● **What you should do**: After locating the line with "thì dẫu bão tố" in the data that follows, return it and every later line exactly, up to and including the line with "Bình yên xoay vòng".

● **Data for this task**:

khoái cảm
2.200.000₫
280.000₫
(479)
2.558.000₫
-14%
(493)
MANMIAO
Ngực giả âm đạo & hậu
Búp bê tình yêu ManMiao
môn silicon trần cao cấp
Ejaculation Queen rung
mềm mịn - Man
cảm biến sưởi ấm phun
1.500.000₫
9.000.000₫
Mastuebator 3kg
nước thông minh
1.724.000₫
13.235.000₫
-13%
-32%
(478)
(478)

---

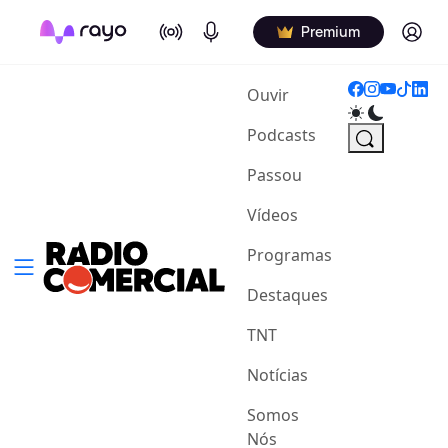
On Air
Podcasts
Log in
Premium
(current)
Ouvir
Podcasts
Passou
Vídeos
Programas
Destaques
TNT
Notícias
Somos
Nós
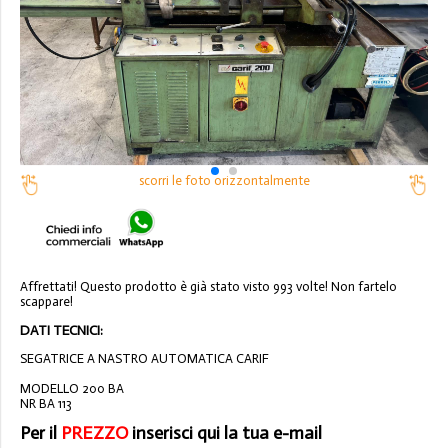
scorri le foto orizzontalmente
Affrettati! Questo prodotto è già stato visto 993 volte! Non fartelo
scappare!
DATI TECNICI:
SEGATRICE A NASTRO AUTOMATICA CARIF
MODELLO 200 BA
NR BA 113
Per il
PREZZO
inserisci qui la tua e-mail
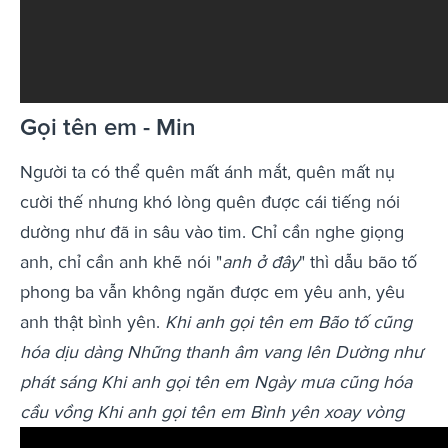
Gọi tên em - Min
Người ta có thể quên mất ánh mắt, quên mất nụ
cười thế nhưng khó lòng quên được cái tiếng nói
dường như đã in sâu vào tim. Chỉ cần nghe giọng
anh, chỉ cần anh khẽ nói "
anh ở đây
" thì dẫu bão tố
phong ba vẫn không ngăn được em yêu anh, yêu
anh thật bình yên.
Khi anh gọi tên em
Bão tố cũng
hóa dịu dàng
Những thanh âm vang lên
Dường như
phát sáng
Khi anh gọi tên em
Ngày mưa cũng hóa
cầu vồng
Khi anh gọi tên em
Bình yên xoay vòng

● **Answer for this exercise**:
" thì dẫu bão tố
phong ba vẫn không ngăn được em yêu anh, yêu
anh thật bình yên.
Khi anh gọi tên em
Bão tố cũng
hóa dịu dàng
Những thanh âm vang lên
Dường như
phát sáng
Khi anh gọi tên em
Ngày mưa cũng hóa
cầu vồng
Khi anh gọi tên em
Bình yên xoay vòng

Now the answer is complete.